Records supplied -

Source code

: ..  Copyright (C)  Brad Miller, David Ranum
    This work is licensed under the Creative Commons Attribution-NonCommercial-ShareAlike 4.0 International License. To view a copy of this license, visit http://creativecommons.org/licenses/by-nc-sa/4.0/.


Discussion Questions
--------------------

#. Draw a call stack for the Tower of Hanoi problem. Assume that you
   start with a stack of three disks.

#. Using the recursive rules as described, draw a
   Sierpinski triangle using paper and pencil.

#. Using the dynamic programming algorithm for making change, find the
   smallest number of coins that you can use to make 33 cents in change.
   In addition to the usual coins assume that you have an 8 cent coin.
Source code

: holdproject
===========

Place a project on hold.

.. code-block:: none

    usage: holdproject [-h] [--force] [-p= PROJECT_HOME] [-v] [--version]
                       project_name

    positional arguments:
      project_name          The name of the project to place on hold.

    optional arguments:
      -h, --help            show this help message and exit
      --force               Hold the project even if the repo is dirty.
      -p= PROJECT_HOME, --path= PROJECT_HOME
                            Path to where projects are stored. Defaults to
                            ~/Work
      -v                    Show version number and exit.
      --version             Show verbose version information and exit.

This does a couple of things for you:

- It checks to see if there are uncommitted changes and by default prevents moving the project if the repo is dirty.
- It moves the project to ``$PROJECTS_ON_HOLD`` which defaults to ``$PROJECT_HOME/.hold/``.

What you need to do -
Which lines in the listing above include the string "version"? Copy each of them.

Answer box -
    usage: holdproject [-h] [--force] [-p= PROJECT_HOME] [-v] [--version]
      -v                    Show version number and exit.
      --version             Show verbose version information and exit.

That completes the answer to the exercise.